On December 19, 2018, BeiGene, Ltd. (the “Company”) received notice from Merck KGaA (“Merck KGaA”) that Merck KGaA was terminating for convenience the parties’ License Agreement dated December 10, 2013, as amended, for the Company’s investigational RAF dimer inhibitor lifirafenib (BGB-283) in the People’s Republic of China (“PRC”). As a result of such termination, Merck KGaA’s exclusive right of first negotiation to acquire exclusive commercialization rights under the lifirafenib RAF dimer program in the PRC was terminated and the Company is no longer required to pay Merck KGaA royalties on sales of lifirafenib in the PRC or entitled to receive future milestone payments from Merck KGaA for lifirafenib. The Company’s ex-PRC agreement with Merck KGaA on lifirafenib was terminated in March 2017.

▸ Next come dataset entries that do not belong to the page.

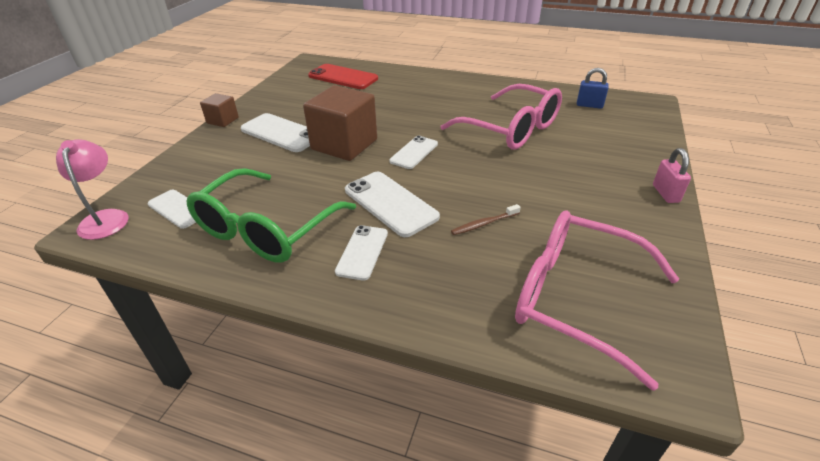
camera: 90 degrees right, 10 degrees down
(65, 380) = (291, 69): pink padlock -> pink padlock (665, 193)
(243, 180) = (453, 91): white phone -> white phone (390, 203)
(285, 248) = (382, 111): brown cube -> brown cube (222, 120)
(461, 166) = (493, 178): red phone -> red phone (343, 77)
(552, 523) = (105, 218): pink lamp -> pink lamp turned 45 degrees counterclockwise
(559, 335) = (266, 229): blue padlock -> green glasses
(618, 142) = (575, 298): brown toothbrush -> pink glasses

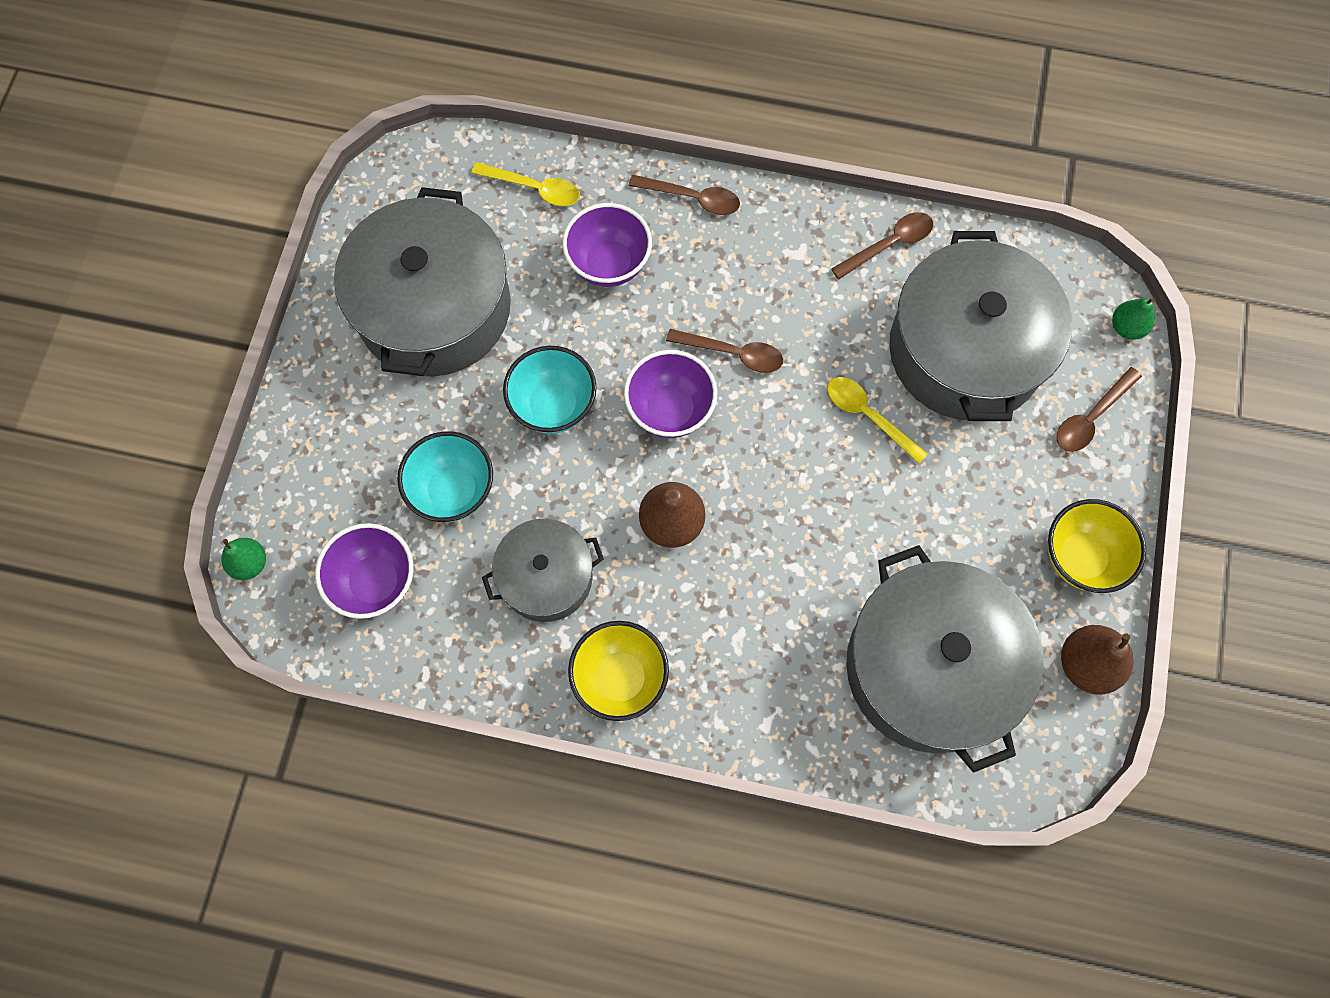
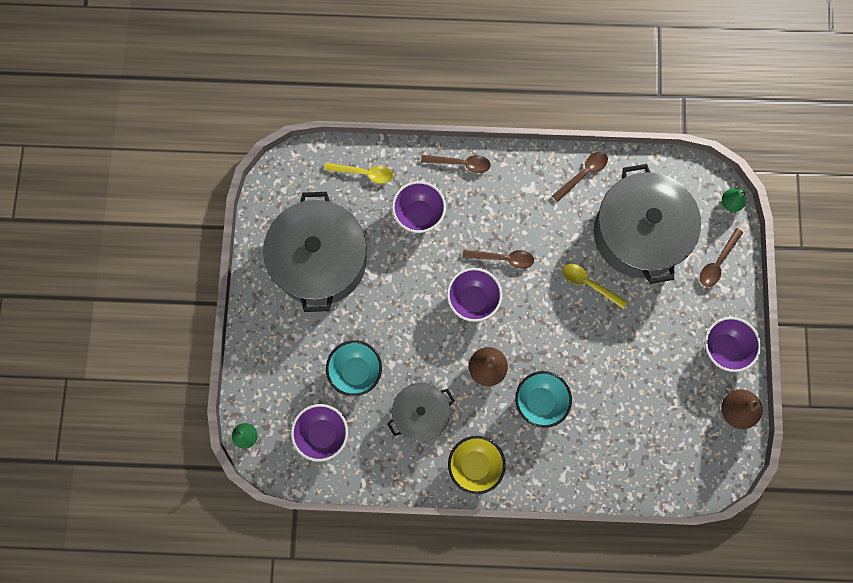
camera: 10 degrees left, 5 degrees up
(553, 406) = (404, 309): turquoise bowl -> turquoise bowl (540, 402)
(930, 667) = (649, 428): grey pot -> none
(1080, 558) = (723, 348): yellow bowl -> purple bowl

About BEIGENE,LTD. (NASDAQ:BGNE)

BeiGene, Ltd. is a biopharmaceutical company. The Company is engaged in the discovery and development of molecularly targeted and immuno-oncology drugs for the treatment of cancer. It is developing its product candidate, BGB-3111, a potent and selective small molecule Bruton’s tyrosine kinase (BTK) inhibitor, as a monotherapy and in combination with other therapies for the treatment of a range of lymphomas. It is developing its product candidate, BGB-A317, a humanized monoclonal antibody against the immune checkpoint receptor programmed cell death protein 1 (PD-1), as a monotherapy and as a combination agent for various solid-organ and blood-borne cancers. It is developing BGB-290, a molecularly targeted, orally available, potent and selective inhibitor of poly ADP ribose polymerase 1 (PARP1) and PARP2, as a monotherapy and in combination with other therapies for the treatment of homologous recombination deficient cancers. It is also developing BGB-283 for the treatment of cancers.